Depression pulls you away from everything. From yourself, other people, and the basic joy of being alive. For years, the best treatment we've had are antidepressants that just mute the symptoms.
But lately, research from places like Johns Hopkins and Imperial College has pointed toward something much more effective - psilocybin, the main psychoactive compound in “magic mushrooms.”
In several trials, it’s helped people with even the toughest forms of depression. The effects aren’t fleeting either. They can last for months after just one or two sessions.
I can confirm that from personal experience. After years of addiction and feeling stuck in my own head, one deep psilocybin journey shifted something fundamental.
The Science: How Psilocybin Works
Chemically, psilocybin looks a lot like serotonin, the neurotransmitter that shapes mood and perception. But unlike SSRIs, which effectively flood the system with serotonin, psilocybin targets one specific receptor: 5-HT2A. These receptors are clustered in the prefrontal and visual cortices, areas involved in thinking, perception, and self-reflection.
When psilocybin binds to them, something pretty remarkable happens: the brain becomes more connected.

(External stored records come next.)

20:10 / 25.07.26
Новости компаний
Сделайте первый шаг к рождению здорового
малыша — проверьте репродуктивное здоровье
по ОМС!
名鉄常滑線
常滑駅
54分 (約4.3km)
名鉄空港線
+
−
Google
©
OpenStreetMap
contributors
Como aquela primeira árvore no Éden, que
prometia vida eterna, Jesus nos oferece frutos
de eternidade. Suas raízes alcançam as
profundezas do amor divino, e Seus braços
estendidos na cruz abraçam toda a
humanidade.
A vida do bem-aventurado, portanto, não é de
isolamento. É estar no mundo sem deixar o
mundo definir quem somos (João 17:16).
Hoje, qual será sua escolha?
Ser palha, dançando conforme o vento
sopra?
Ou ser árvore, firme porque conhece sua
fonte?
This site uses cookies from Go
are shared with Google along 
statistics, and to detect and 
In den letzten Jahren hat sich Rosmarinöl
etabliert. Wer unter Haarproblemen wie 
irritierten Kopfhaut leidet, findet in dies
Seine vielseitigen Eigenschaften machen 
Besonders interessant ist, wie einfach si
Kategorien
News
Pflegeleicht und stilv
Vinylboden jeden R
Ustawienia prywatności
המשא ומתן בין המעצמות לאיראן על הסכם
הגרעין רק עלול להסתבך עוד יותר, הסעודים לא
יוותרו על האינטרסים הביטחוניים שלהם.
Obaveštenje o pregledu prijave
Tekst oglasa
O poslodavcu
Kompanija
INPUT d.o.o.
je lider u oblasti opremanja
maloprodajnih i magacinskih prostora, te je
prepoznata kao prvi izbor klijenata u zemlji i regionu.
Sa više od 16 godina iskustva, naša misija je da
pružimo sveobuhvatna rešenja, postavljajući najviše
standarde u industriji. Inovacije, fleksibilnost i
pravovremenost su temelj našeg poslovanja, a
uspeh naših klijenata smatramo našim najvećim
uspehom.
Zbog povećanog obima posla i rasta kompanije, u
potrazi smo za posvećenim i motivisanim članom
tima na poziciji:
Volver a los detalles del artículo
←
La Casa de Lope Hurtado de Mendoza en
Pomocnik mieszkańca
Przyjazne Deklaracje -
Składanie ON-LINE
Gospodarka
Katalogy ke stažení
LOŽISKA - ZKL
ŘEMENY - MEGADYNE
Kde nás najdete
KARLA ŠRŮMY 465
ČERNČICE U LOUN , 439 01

This results in rigid thought loops loosening, and communication between brain regions that usually don’t talk much increasing.
In a wildly popular video by neuroscientist Andrew Huberman, he says that psilocybin “opens the channels.”
For a depressed brain - often locked into narrow, repetitive thinking - this flexibility can feel like waking up. People describe it as “reconnecting,” “feeling alive again,” or “seeing life in colour for the first time in years.”
Set, Setting, and the Inner Journey
The science is clear on this. How and where you take psilocybin matters as much as the dose. The best outcomes happen in safe, intentional environments, often with eyes closed, supportive music, and a guide or sitter present.
During my 5-gram session, I followed that same setup. But the experience was still rough, with waves of anxiety, feelings of death, and the unnerving sense of everything dissolving. However, after a few hours of that, a deep stillness overtook me. A kind of clarity I’d never felt before.
I saw my addiction differently. Not as something bad, but as a symptom of disconnection and a form of self protection. The mushrooms didn’t erase my pain. But they did grant me the space to change my relationship with it. In the weeks that followed, my mood lifted naturally, and cravings lost their grip.
Microdosing: The Gentle Reset
While high-dose journeys can spark huge insights, microdosing helps weave them into daily life. At doses around 0.1g, you don’t hallucinate. You just feel slightly more open, happy, and grounded.
Huberman points out that at this level, psilocybin still promotes neuroplasticity (the brain’s capacity to rewire itself) but in a subtle, sustainable way.
For me, it makes everything lighter. Music feels richer, conversations flow more easily, and even doing the dishes can be oddly enjoyable. It's not euphoric, but more like the return of natural joy.

The Default Mode Network: Breaking the Loop
Neuroimaging studies show that psilocybin temporarily disrupts something called the default mode network, which is the brain circuit responsible for your inner monologue.
In depression, this network becomes overactive, trapping you in loops of rumination and self-blame. Psilocybin seems to quiet that chatter, allowing new mental patterns to form.
Afterward, the brain reorganises itself in a more flexible, coherent way. Think of it like defragmenting a hard drive - clearing old junk and making room for fresh data.
Integration: Where the Real Change Happens
The “trip” is only the beginning. The real work comes in the days that follow, when your brain’s plasticity is wide open. That’s when new habits and emotional responses can actually take root.
For me, it meant journaling, meditating, and moving my body. Those practices turned fleeting insights into a new baseline. Microdosing can also help here, acting as a reminder or a subtle nudge to keep growing.
Nature’s Antidepressant
Psilocybin isn’t a magic fix. But it is a catalyst that helps the mind reset, reconnect, and find meaning again.
Used with the right mindset, support, and integration, it can transform not just how you feel, but how you relate to life itself.